## What the task asks
Exactly as written, return the entries below, minus any pictures.

(Collected data)
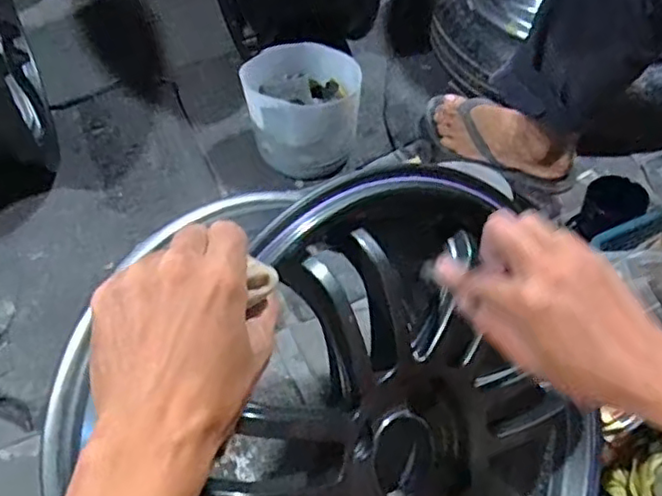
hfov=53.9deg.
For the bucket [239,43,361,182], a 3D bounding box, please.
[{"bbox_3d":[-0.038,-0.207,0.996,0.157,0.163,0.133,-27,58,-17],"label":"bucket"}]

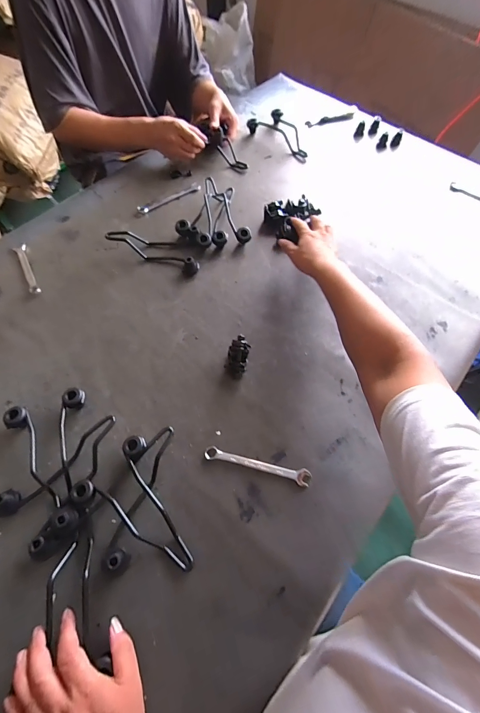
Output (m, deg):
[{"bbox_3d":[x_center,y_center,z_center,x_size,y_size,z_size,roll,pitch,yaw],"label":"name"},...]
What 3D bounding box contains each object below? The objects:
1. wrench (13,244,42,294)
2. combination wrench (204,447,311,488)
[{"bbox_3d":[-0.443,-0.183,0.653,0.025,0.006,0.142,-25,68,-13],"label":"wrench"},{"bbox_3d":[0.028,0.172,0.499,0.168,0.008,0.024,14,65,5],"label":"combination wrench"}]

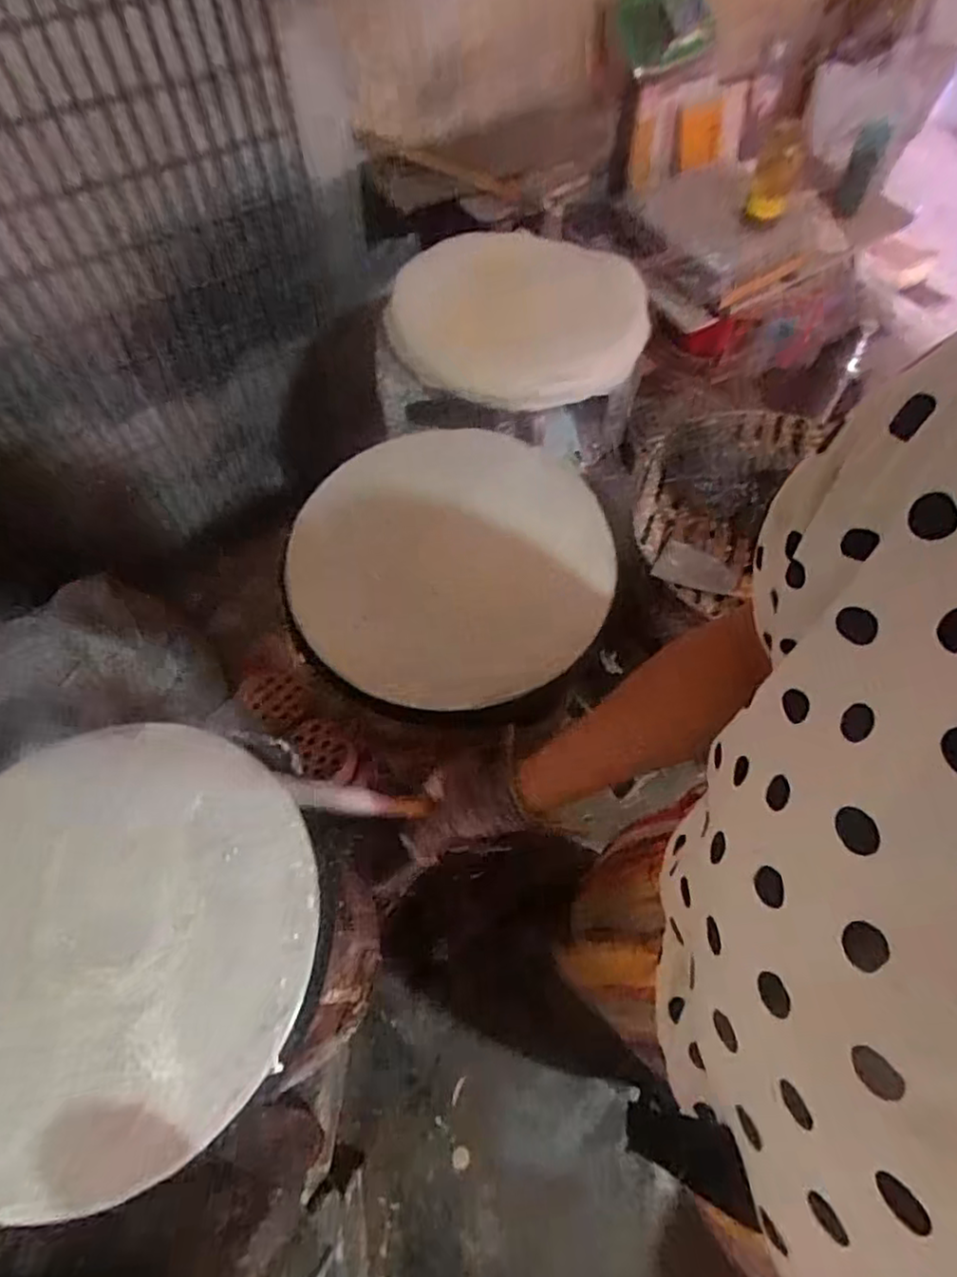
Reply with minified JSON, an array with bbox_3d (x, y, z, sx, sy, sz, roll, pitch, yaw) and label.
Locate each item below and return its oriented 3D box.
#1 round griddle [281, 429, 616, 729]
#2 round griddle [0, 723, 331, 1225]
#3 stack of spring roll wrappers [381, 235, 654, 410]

## Written answer
hfov=53.9deg.
For the bucket [239,43,361,182], a 3D bounding box, please.
[{"bbox_3d":[-0.038,-0.207,0.996,0.157,0.163,0.133,-27,58,-17],"label":"bucket"}]

Output (m, deg):
[{"bbox_3d":[x_center,y_center,z_center,x_size,y_size,z_size,roll,pitch,yaw],"label":"name"},...]
What 3D bounding box contains each object below? The objects:
1. wrench (13,244,42,294)
2. combination wrench (204,447,311,488)
[{"bbox_3d":[-0.443,-0.183,0.653,0.025,0.006,0.142,-25,68,-13],"label":"wrench"},{"bbox_3d":[0.028,0.172,0.499,0.168,0.008,0.024,14,65,5],"label":"combination wrench"}]

Reply with minified JSON, an array with bbox_3d (x, y, z, sx, sy, sz, roll, pitch, yaw) and label.
Locate each item below and return its oriented 3D box.
#1 round griddle [281, 429, 616, 729]
#2 round griddle [0, 723, 331, 1225]
#3 stack of spring roll wrappers [381, 235, 654, 410]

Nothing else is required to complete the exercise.